From September 2016 until last year, Le Gall combined his position at the head of the CNES with that of president of the International Astronautical Federation, the most important space organization in the world. And between 2001 and 2013 he had been President of Arianespace, the European launch service company which markets the Ariane 5, Vega and Russian Soyuz rockets from the European base in French Guiana.
ESA develops its own launchers, satellites, technologies and services and works closely with the space agencies of countries outside Europe, such as the United States, Russia, China, Japan, India and Israel. Its 2020 budget amounts to 4.87 billion euros, resources that are dedicated to gaining in-depth knowledge of the Earth's environment and that which surrounds us, as well as the secrets of the Solar System and the Universe.
Contrary to popular belief, the ESA is not a European Union organisation, although it has close agreements with Brussels regarding the constellations Galileo - the European GPS - and Copernicus, the largest space network for monitoring the environmental health of the atmosphere, the seas and the surface of the Earth. As equipment specialists, the Agency's job in both projects is to design the technical component and to build, orbit and operate the satellites funded by the European Commission.
Throughout its still short history, ESA has established a number of firsts in the exploration of the cosmos: the encounter of the Giotto probe with Halley's comet in 1986, the landing of the Huygens probe on Titan, Saturn's moon, the descent of the small Philae device on a comet in 2014, and the use of the Planck space telescope to generate the most detailed map of the cosmic microwave background ever created, the remains of the radiation from the Big Bang, between 2010 and 2013.

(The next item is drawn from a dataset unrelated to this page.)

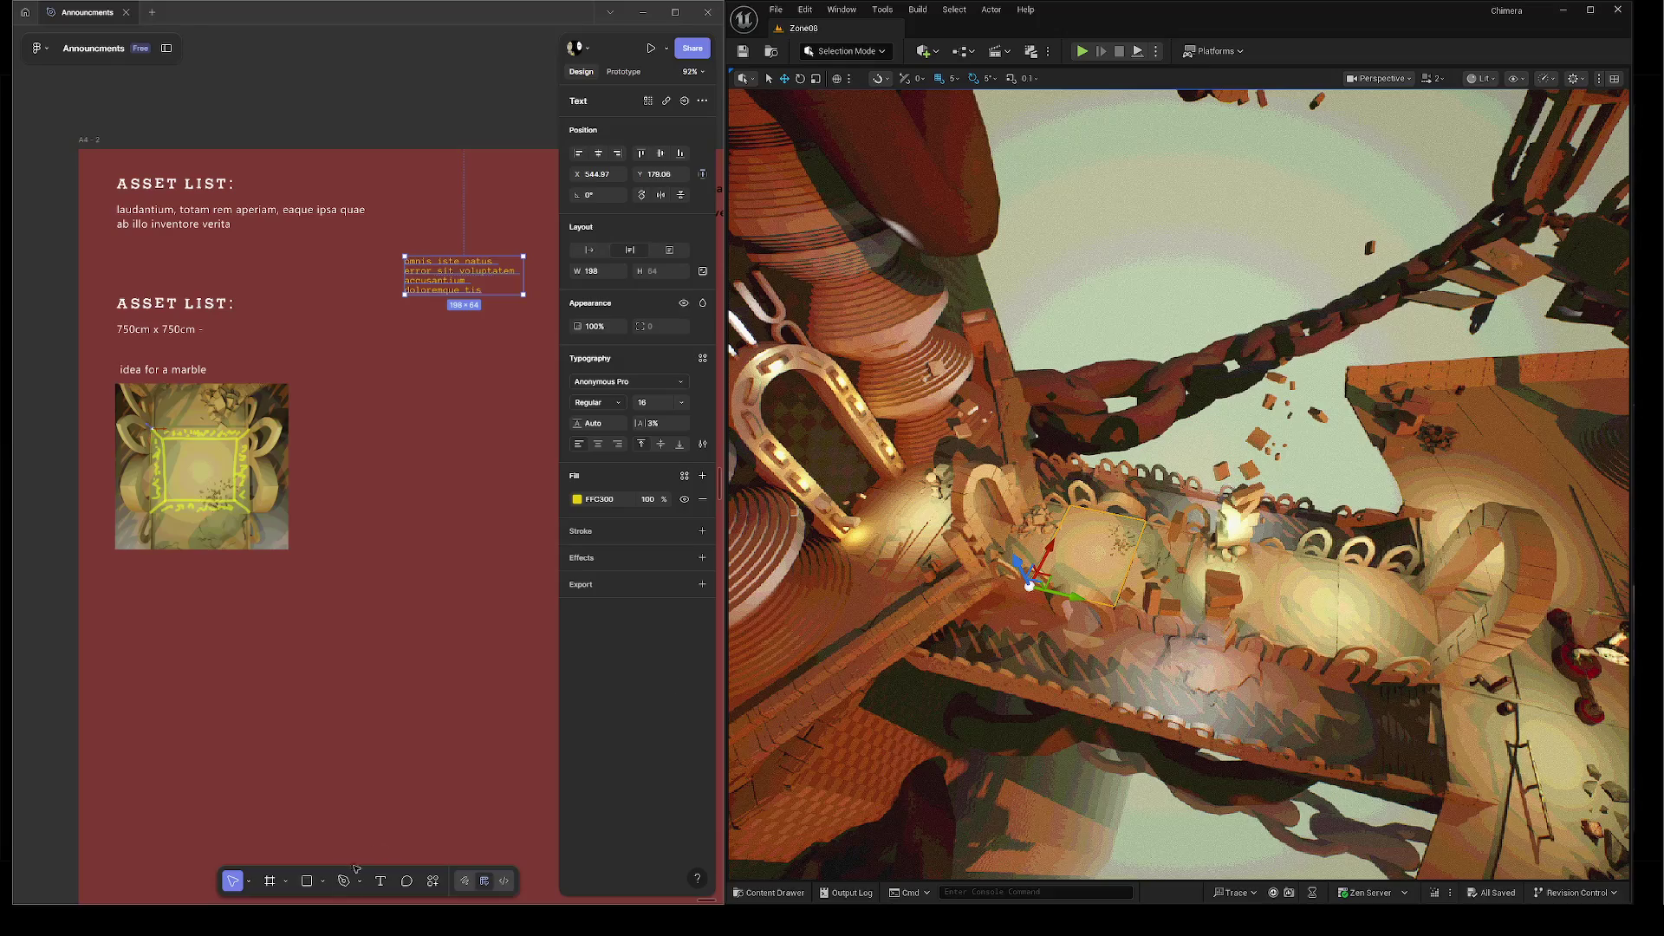
{"action": "key", "text": "super"}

The Convention establishing ESA was signed in the French capital on May 30, 1975 by the plenipotentiaries of Belgium, Denmark, France, Germany, Ireland, Italy, the Netherlands, Spain, Sweden, Switzerland and the United Kingdom. The document was signed on behalf of the Madrid government by Spanish diplomat Miguel María de Lojendio, then Spanish ambassador to Paris. The Convention entered into force on October 30, 1980, after the deposit of the last instrument of ratification by France.

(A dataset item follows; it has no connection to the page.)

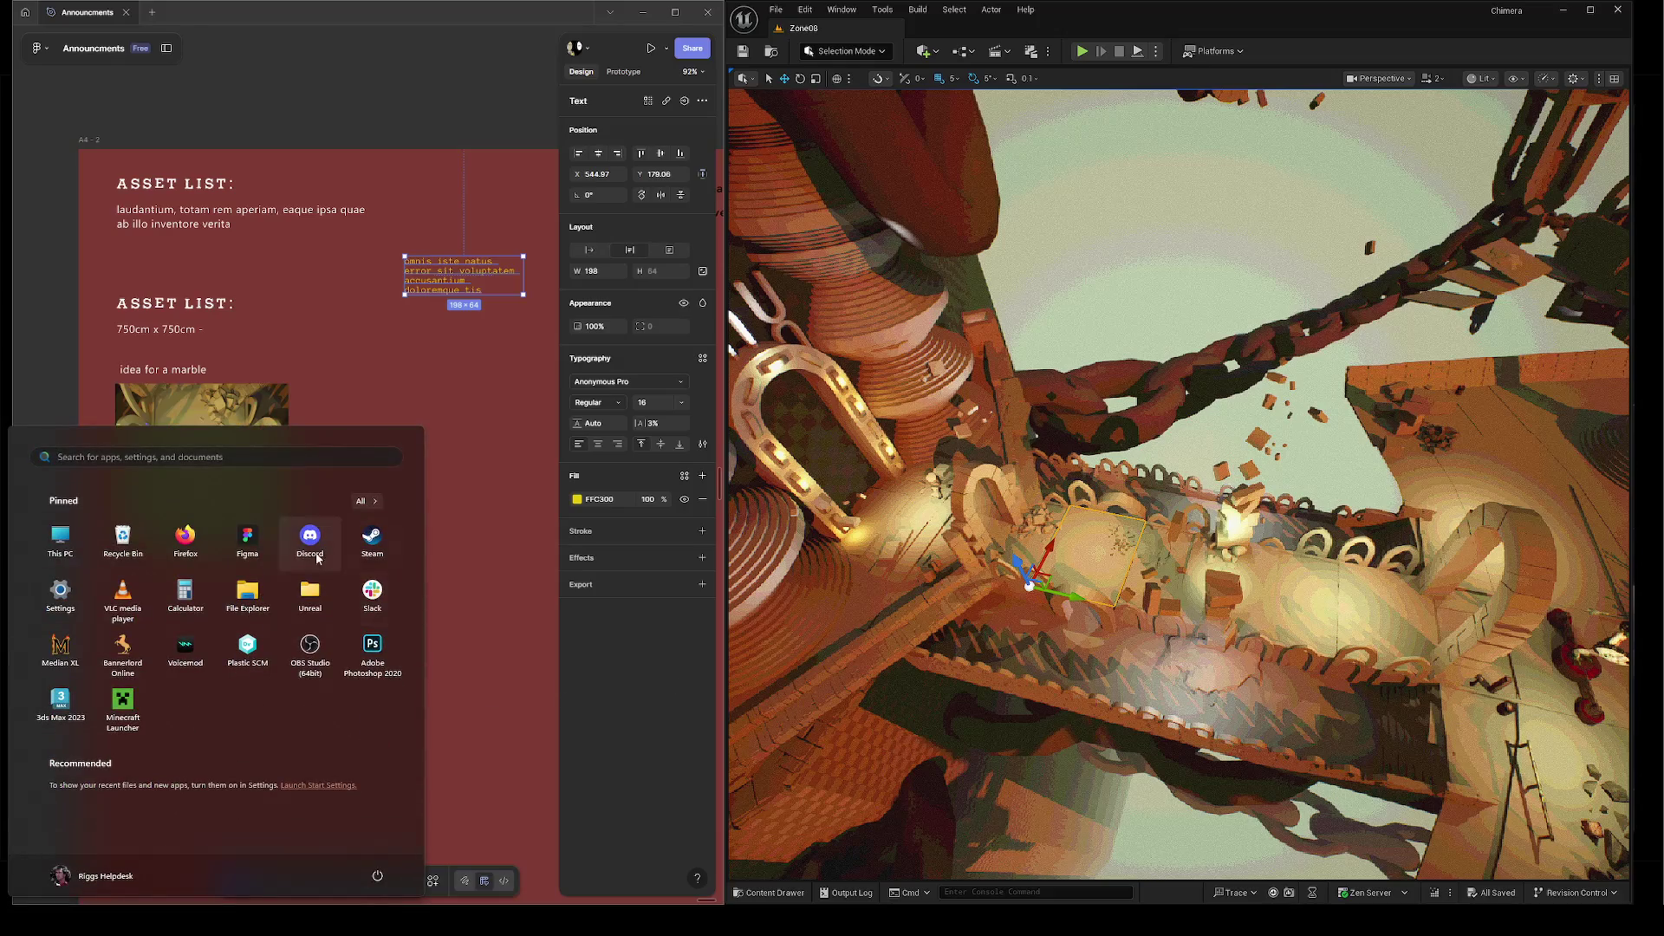
{"action": "key", "text": "Escape"}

Austria and Norway (1986), Finland (1995), Portugal (2000), Greece and Luxembourg (2005), the Czech Republic (2008), Romania (2011) and Poland (2012) have progressively joined. The latest countries to join have been Estonia and Hungary, which signed the accession agreements in February 2015 and became the 21st and 22nd Member States respectively. Canada and Slovenia are associate members, while seven other European Union nations - Bulgaria, Croatia, Cyprus, Latvia, Lithuania, Malta and Slovakia - have cooperation agreements.
The idea of providing Europe with an autonomous space capability from the United States and Russia dates back to the early 1960s. It was sponsored by the President of the French Republic, Charles de Gaulle, and supported by the British Prime Minister, Harold McMillan. Thanks to his drive, an organization was created to develop launchers (ELDO) and another dedicated to satellites (ESRO) in which Spain already participated. Their unsatisfactory results led to the disappearance of both and the foundation of ESA.